I know it seems like this place is rapidly turning into the 24-hour Ferguson protest blog, but frankly it's news and I feel like running stories on it, and things need to be said. Attorney General Eric Holder had some things to say today too in an op-ed in the St. Louis Post-Dispatch entitled "A message to the people of Ferguson".
The full resources of the Department of Justice have been committed to the investigation into Michael Brown’s death. This inquiry will take time to complete, but we have already taken significant steps. Approximately 40 FBI agents and some of the Civil Rights Division’s most experienced prosecutors have been deployed to lead this process, with the assistance of the United States Attorney in St. Louis. Hundreds of people have already been interviewed in connection with this matter. On Monday, at my direction, a team of federal medical examiners conducted an independent autopsy.

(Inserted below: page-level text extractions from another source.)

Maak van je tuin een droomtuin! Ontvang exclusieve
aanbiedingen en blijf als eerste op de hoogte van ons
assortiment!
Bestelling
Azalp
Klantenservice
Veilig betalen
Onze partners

We understand the need for an independent investigation, and we hope that the independence and thoroughness of our investigation will bring some measure of calm to the tensions in Ferguson. In order to begin the healing process, however, we must first see an end to the acts of violence in the streets of Ferguson. Although these acts have been committed by a very small minority — and, in many cases, by individuals from outside Ferguson — they seriously undermine, rather than advance, the cause of justice. And they interrupt the deeper conversation that the legitimate demonstrators are trying to advance.
The Justice Department will defend the right of protesters to peacefully demonstrate and for the media to cover a story that must be told. But violence cannot be condoned. I urge the citizens of Ferguson who have been peacefully exercising their First Amendment rights to join with law enforcement in condemning the actions of looters, vandals and others seeking to inflame tensions and sow discord.
Law enforcement has a role to play in reducing tensions, as well. As the brother of a retired law enforcement officer, I know firsthand that our men and women in uniform perform their duties in the face of tremendous threats and significant personal risk. They put their lives on the line every day, and they often have to make split-second decisions.
At the same time, good law enforcement requires forging bonds of trust between the police and the public. This trust is all-important, but it is also fragile. It requires that force be used in appropriate ways. Enforcement priorities and arrest patterns must not lead to disparate treatment under the law, even if such treatment is unintended. And police forces should reflect the diversity of the communities they serve.
I'm glad to see Eric Holder openly say that he's backing the people of Ferguson here, and that regardless of the outcome of the shooting of Michael Brown, the Ferguson PD and St. Louis County PD have a lot of work to do to earn back the trust of the people.
For some that will never happen. There just isn't anything that can make this 100% right again. But they have to go ahead and do it regardless because it's the right thing to do.
And yes, I wouldn't mind seeing both departments taken over by the feds. They've lost the trust of whom they serve, and that's enough to pull the plug and reform them wholesale.